正義の味方に愛された魔女4
「もしもし百合、どうした?」
「あー、沙耶ちゃん?私だけど。
今日は急用が出来てこれからお店を閉めるの。
明日、お休みになるかもしれないわ。
私がボランティアを始める5年くらい前に、パートナーが扱っていた15年モノのワインの件なんだけど…。

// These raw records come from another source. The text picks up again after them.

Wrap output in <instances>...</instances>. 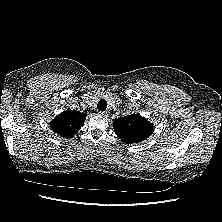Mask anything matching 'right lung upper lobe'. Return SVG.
<instances>
[{
  "label": "right lung upper lobe",
  "mask_w": 222,
  "mask_h": 222,
  "mask_svg": "<svg viewBox=\"0 0 222 222\" xmlns=\"http://www.w3.org/2000/svg\"><path fill=\"white\" fill-rule=\"evenodd\" d=\"M85 118V113L78 111H63L50 122V127L53 132L61 137L69 138L80 130Z\"/></svg>",
  "instance_id": "1"
}]
</instances>
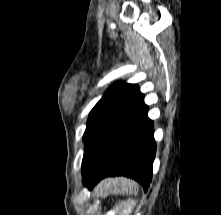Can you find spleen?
<instances>
[{"instance_id":"1","label":"spleen","mask_w":221,"mask_h":215,"mask_svg":"<svg viewBox=\"0 0 221 215\" xmlns=\"http://www.w3.org/2000/svg\"><path fill=\"white\" fill-rule=\"evenodd\" d=\"M112 185L115 188H118V187L124 188V187H127V186L130 187L133 184L130 181L121 178V179L113 180ZM135 206H136V200L128 199L127 201L121 202L119 205H117L116 206V211L120 210V215H129V214H131V212H132V210Z\"/></svg>"}]
</instances>
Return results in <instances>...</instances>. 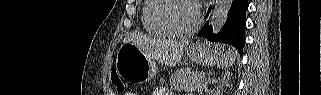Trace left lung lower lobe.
<instances>
[{
    "label": "left lung lower lobe",
    "instance_id": "left-lung-lower-lobe-1",
    "mask_svg": "<svg viewBox=\"0 0 321 95\" xmlns=\"http://www.w3.org/2000/svg\"><path fill=\"white\" fill-rule=\"evenodd\" d=\"M248 6L247 0H233L228 13V18L218 34H213L212 27L209 26V21H207L197 35L206 37L210 41L231 44L238 49L240 54H242V47L245 41L244 27ZM210 10L211 8L208 9L207 14Z\"/></svg>",
    "mask_w": 321,
    "mask_h": 95
}]
</instances>
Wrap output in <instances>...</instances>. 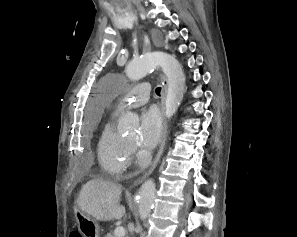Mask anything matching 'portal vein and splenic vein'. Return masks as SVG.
<instances>
[{
	"mask_svg": "<svg viewBox=\"0 0 297 237\" xmlns=\"http://www.w3.org/2000/svg\"><path fill=\"white\" fill-rule=\"evenodd\" d=\"M114 234L116 237H124L126 234V231L122 226H120L115 229Z\"/></svg>",
	"mask_w": 297,
	"mask_h": 237,
	"instance_id": "1",
	"label": "portal vein and splenic vein"
}]
</instances>
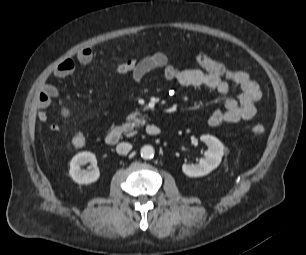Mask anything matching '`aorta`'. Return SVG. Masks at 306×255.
<instances>
[{
	"label": "aorta",
	"instance_id": "aorta-1",
	"mask_svg": "<svg viewBox=\"0 0 306 255\" xmlns=\"http://www.w3.org/2000/svg\"><path fill=\"white\" fill-rule=\"evenodd\" d=\"M140 154L143 159H151L154 157L155 150L151 145H145L141 148Z\"/></svg>",
	"mask_w": 306,
	"mask_h": 255
}]
</instances>
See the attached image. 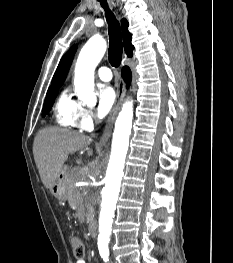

さっき1本届いてね、私が樽元に行かなきゃダメらしいよ?
今、蔵の中に入ってる同じ商品も、早いとこ全部、市場に売り払いたいんだって。
解った?」
「百合……。解った。訳すぞ。
昔、俺が関わった事件で、15年服役して出所した奴が一人で店に来た。
トップの所に連れていかれる所…か?
服役中の仲間の釈放が、百合を解放する条件、か?
合ってたら返事してくれ」
「うん、視た感じ、そうだよ。
あと、親戚の子に頼まれてたおもちゃね、
本物、初めて見たけど子供に持たせるのは危険だと思うよ」
「拳銃もってんのか?!
GPSで追うから。多分スマホは取り上げられると思うけどな。
必ず助けるから、無茶するなよ!!」
「うんわかった。
あー、今からお店閉めて出るから。じゃあね」
「ボス!!」
「あぁ。
至急、百合のスマホ追ってくれ。
俺が扱った事件で懲役15年、最近出所した奴。
組織犯罪だ。服役中の奴らの釈放が、人質解放の条件らしい。
……トップは誰だ?なんの組織だ?
くっそ、解らん!」
「ボス、大丈夫ですよ、落ち着いてください。
百合さんの連絡、早くて的確でしたから。